Галька, девочка лет девяти, идёт за вожака. На спине у неё большая плетушка, с которой ходят на реку полоскать бельё. Через плечо — толстая измочаленная верёвка. И хотя корзинка пуста, потому что ребята только ещё идут в лес, Галька шагает, наклонясь вперёд, будто несёт тяжесть. Она рассказывает идущим с ней рядом Алёше и Талке о том, какой тут у них хороший лес. Говорит она всегда так, будто сама пугается того, о чём сейчас говорит. Сказав две-три фразы, она умолкает на секунду и оглядывает слушателей. Глаза её — светло-зелёные с коричневыми крапинками в зрачках — тогда останавливаются, как у куклы, а губы вытягиваются вперёд, будто собираются попробовать, горяч ли в стакане чай.
Гальку вынянчила бабка Лампиада — одинокая старушка, живущая теперь на колхозном пенсионе. От бабки девочка и усвоила такую манеру рассказывать.
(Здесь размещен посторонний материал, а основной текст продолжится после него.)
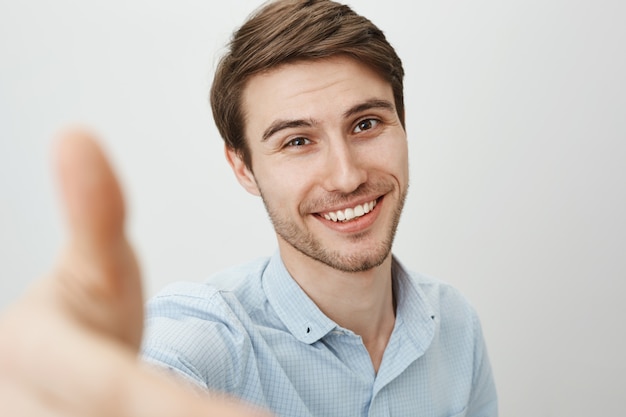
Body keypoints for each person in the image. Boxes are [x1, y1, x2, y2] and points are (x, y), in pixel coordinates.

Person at [0, 0, 497, 416]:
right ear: (243, 168)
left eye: (366, 124)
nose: (347, 176)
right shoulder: (213, 340)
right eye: (298, 140)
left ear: (402, 125)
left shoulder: (455, 326)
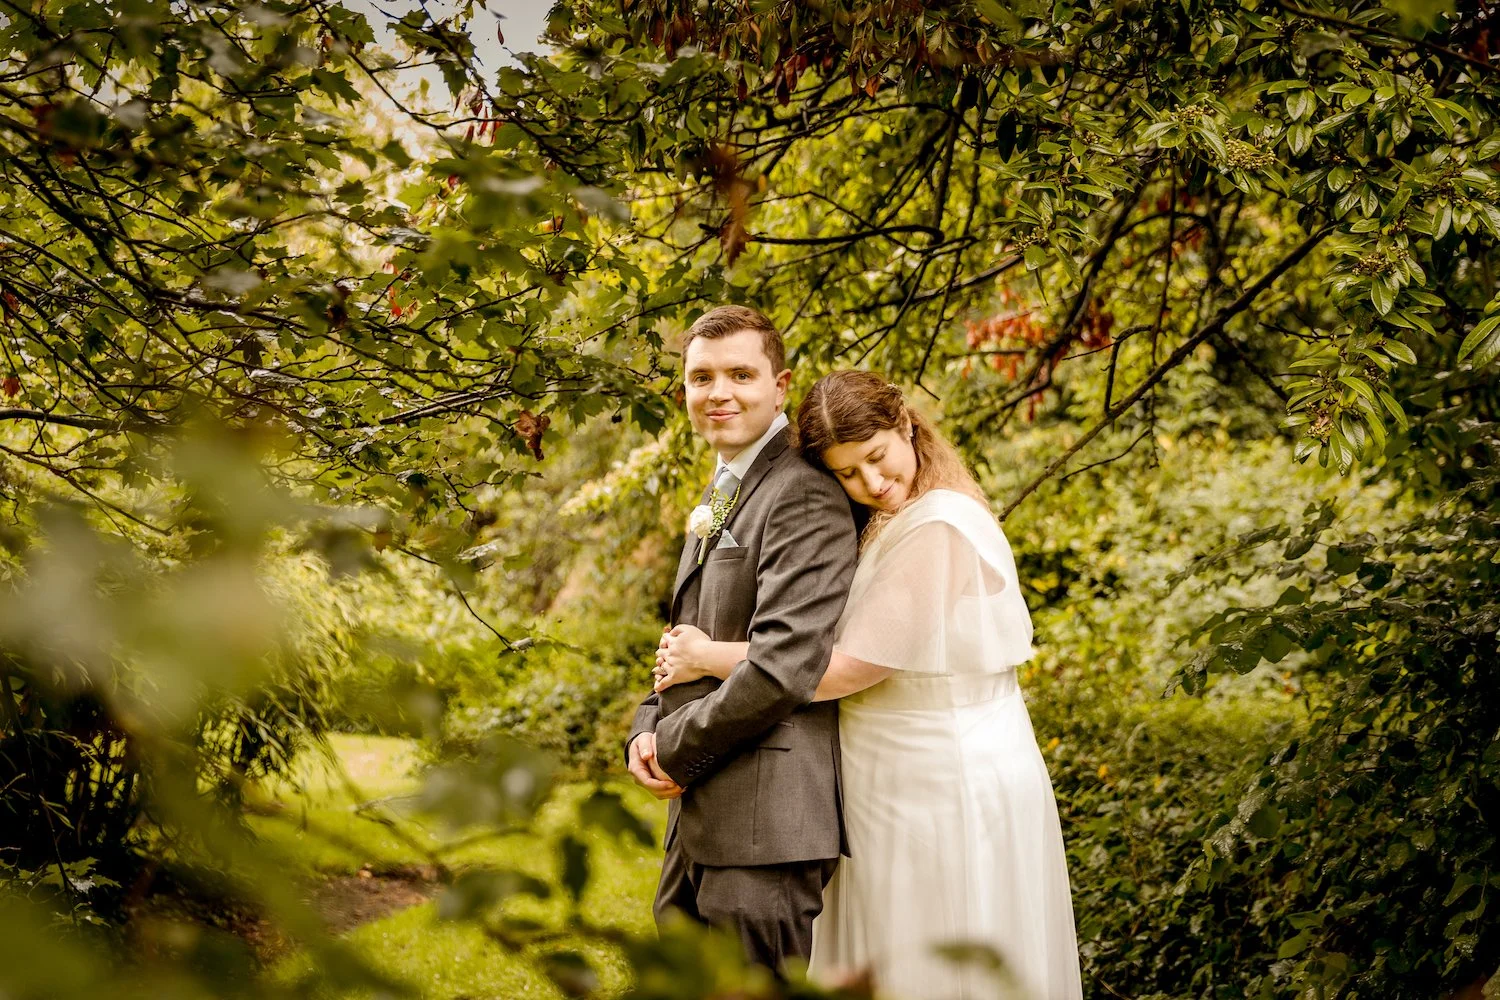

— Мы только до Попова Верха и пойдём. Дальше ты лучше и не суйся. Там дальше-то и не знамо что! Глушняк! А грыбов там, говорят, а малины! Под Поповом Верхом и то водит, а уже за ним — совсем тебя закружит!
— Кто закружит? — спрашивает Талка.
— Эх ты, не знаешь! Леший водит! Как почнёт вертеть тебя по лесу, так ты, сколько ни бейся, всё на одном месте очутишься.
— Предрассудки! Лешие только по телевизору и в мультфильмах бывают, — улыбается Шурик.
— А вот как он тебя заведёт в самую болотину, где ночью огни над трясиной стоят, да как заигогочет по-лошадиному — тогда по-другому заговоришь!
— Не пойду я под Попов Верх[Я домой хочу, — захныкал вдруг Гринька, топавший позади всех, рядом с Шуриком.
Шурик считался среди деревенских ребят умным и справедливым, и потому малыш Гринька всегда старался быть около него, под его защитой.
— Ну и не ходи. Кто тебя звал? Сам навязался. Эх, ты! Забоялся! А ещё в пионеры хотел, — хлопая ладонью по спине мальчишку, выговаривает Нина, старшая сестра Гриньки.
— Нинка! Не тронь малого! Чем приставать к нему, поправила бы на нём рубаху, — командует Галька.
Рубашка Грине мала. Он вырос из неё. Да попалась прочная — никак не рвётся. Приходится донашивать. Низ её — на резинке. При ходьбе она постепенно поднимается по животу кверху, и рубаху приходится часто одёргивать.
— А кто это их там включает на болоте, огни-то? — спросил Гринька.
— Ну и недотёпа ты, малый! Думаешь, на болото электричество, что ль, тоже провели? Огни горят, где людей позасасывало! Сами они, огоньки-то, загораются. Как только человек провалился в зыбь, так — фук красный язычок! А ночью кто заблудится и увидит те огни, думает: вот она, деревня-то! Пойдёт, бедняга, на них — и поминай как звали. Каюк! А над утоплым опять становится в болоте огонь.
— И чего ты, Галька, плетёшь? К чему пугаешь малого? А сама, поди, вовсе и не видала никаких огней. Как же! Вытащишь тебя ночью на болото! — засмеялась Нина.